Essentially, Yoga encourages us to get to know ourselves. We do this through Asana, Mediation, Mantra, (there's plenty more here) and Ayurveda. When we do this, we have sovereignty over our self, and we become wise to know and feel what it is we need.... through our wisdom body, our Vijnanamaya Kosha!
Here's a few notes of the Yoga I got up to on my 3 week Vacay:
- On Board. I try to find little areas to stretch, usually its near where the food is prepped. So its quick! Arms up, stretching from finger tips to toes, taking this then into a side stretch. And then usually a forward bend. Careful of turbulence! Oh, speaking of turbulence which I'm not a fan of (who even is!!), Pranayama is my antidote. Its the most tangible way for me to calm my jitters, just the time to notice my breath, release my tight belly, and softly breathe is quite the medicine. On the ship, my SIL and I went and did some lovely Yoga together in the gym, beside people doing kick boxing, ab crunching etc.

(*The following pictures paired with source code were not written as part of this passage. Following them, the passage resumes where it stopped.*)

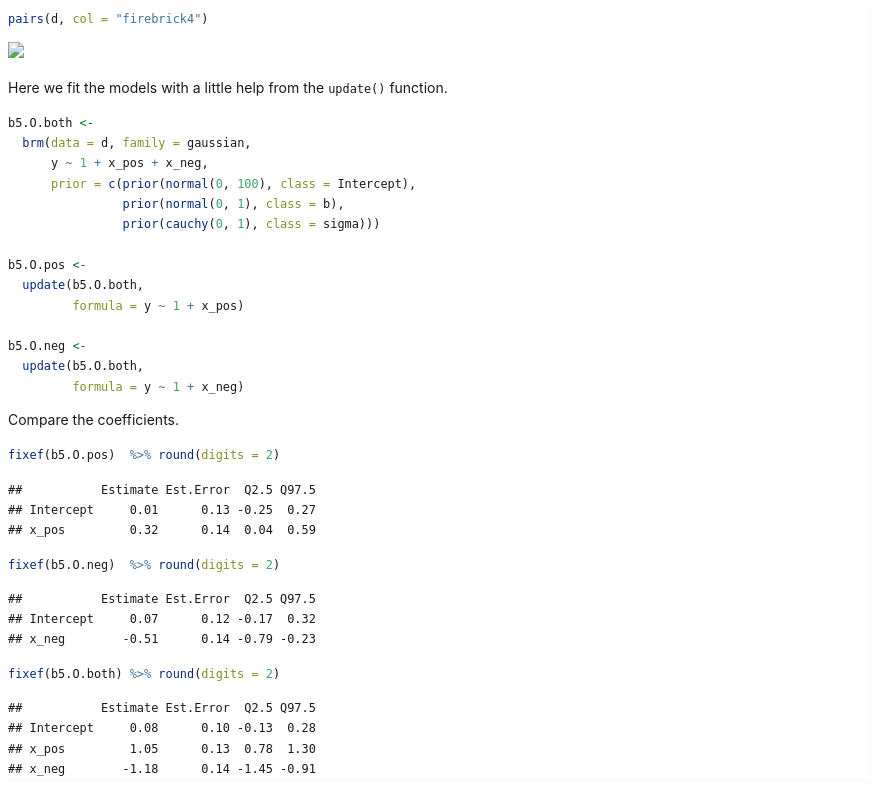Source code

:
 ``` r
pairs(d, col = "firebrick4")
```

![](_main_files/figure-markdown_github/unnamed-chunk-43-1.png)

Here we fit the models with a little help from the `update()` function.

``` r
b5.O.both <- 
  brm(data = d, family = gaussian,
      y ~ 1 + x_pos + x_neg,
      prior = c(prior(normal(0, 100), class = Intercept),
                prior(normal(0, 1), class = b),
                prior(cauchy(0, 1), class = sigma)))

b5.O.pos <-
  update(b5.O.both, 
         formula = y ~ 1 + x_pos)

b5.O.neg <-
  update(b5.O.both, 
         formula = y ~ 1 + x_neg)
```

Compare the coefficients.

``` r
fixef(b5.O.pos)  %>% round(digits = 2)
```

    ##           Estimate Est.Error  Q2.5 Q97.5
    ## Intercept     0.01      0.13 -0.25  0.27
    ## x_pos         0.32      0.14  0.04  0.59

``` r
fixef(b5.O.neg)  %>% round(digits = 2)
```

    ##           Estimate Est.Error  Q2.5 Q97.5
    ## Intercept     0.07      0.12 -0.17  0.32
    ## x_neg        -0.51      0.14 -0.79 -0.23

``` r
fixef(b5.O.both) %>% round(digits = 2)
```

    ##           Estimate Est.Error  Q2.5 Q97.5
    ## Intercept     0.08      0.10 -0.13  0.28
    ## x_pos         1.05      0.13  0.78  1.30
    ## x_neg        -1.18      0.14 -1.45 -0.91
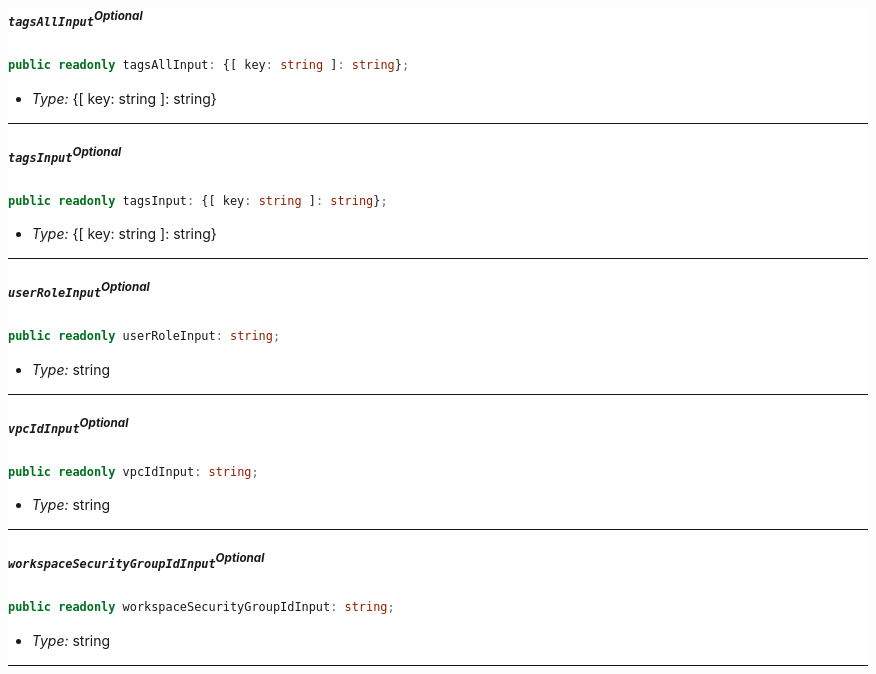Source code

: 
##### `tagsAllInput`<sup>Optional</sup> <a name="tagsAllInput" id="@cdktf/aws-cdk.emrStudio.EmrStudio.property.tagsAllInput"></a>

```typescript
public readonly tagsAllInput: {[ key: string ]: string};
```

- *Type:* {[ key: string ]: string}

---

##### `tagsInput`<sup>Optional</sup> <a name="tagsInput" id="@cdktf/aws-cdk.emrStudio.EmrStudio.property.tagsInput"></a>

```typescript
public readonly tagsInput: {[ key: string ]: string};
```

- *Type:* {[ key: string ]: string}

---

##### `userRoleInput`<sup>Optional</sup> <a name="userRoleInput" id="@cdktf/aws-cdk.emrStudio.EmrStudio.property.userRoleInput"></a>

```typescript
public readonly userRoleInput: string;
```

- *Type:* string

---

##### `vpcIdInput`<sup>Optional</sup> <a name="vpcIdInput" id="@cdktf/aws-cdk.emrStudio.EmrStudio.property.vpcIdInput"></a>

```typescript
public readonly vpcIdInput: string;
```

- *Type:* string

---

##### `workspaceSecurityGroupIdInput`<sup>Optional</sup> <a name="workspaceSecurityGroupIdInput" id="@cdktf/aws-cdk.emrStudio.EmrStudio.property.workspaceSecurityGroupIdInput"></a>

```typescript
public readonly workspaceSecurityGroupIdInput: string;
```

- *Type:* string

---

- Theme Parks. So lately I've started to get really nauseous on rides, which isn't great if your family are really into it and you have a 4 day pass! With the simulated rides, I just closed my eyes. I felt into my sit bones on the seat, my thighs in contact with the seat and that seemed to help a bit. So a bit of sensory adjustment there, thank you to Pratyahara for helping me out there.
- People. So many people, queues, heat, noise. My antidote here is to find quiet. And sometimes that looks like I'm being antisocial, but its more self preservation. I need that quiet time to digest the day. And for me that looked like sinking into the couch on one particular night, and watching Eat, Pray, Love and on quite a few nights, an early night.
I love that this is underpinned by wisdom from the Bhagavad Gita, "no effort here is every wasted, even a little of this practice will shelter you from great sorrow".
Little moments, simple solutions, provide us with the art of taking care of our selves.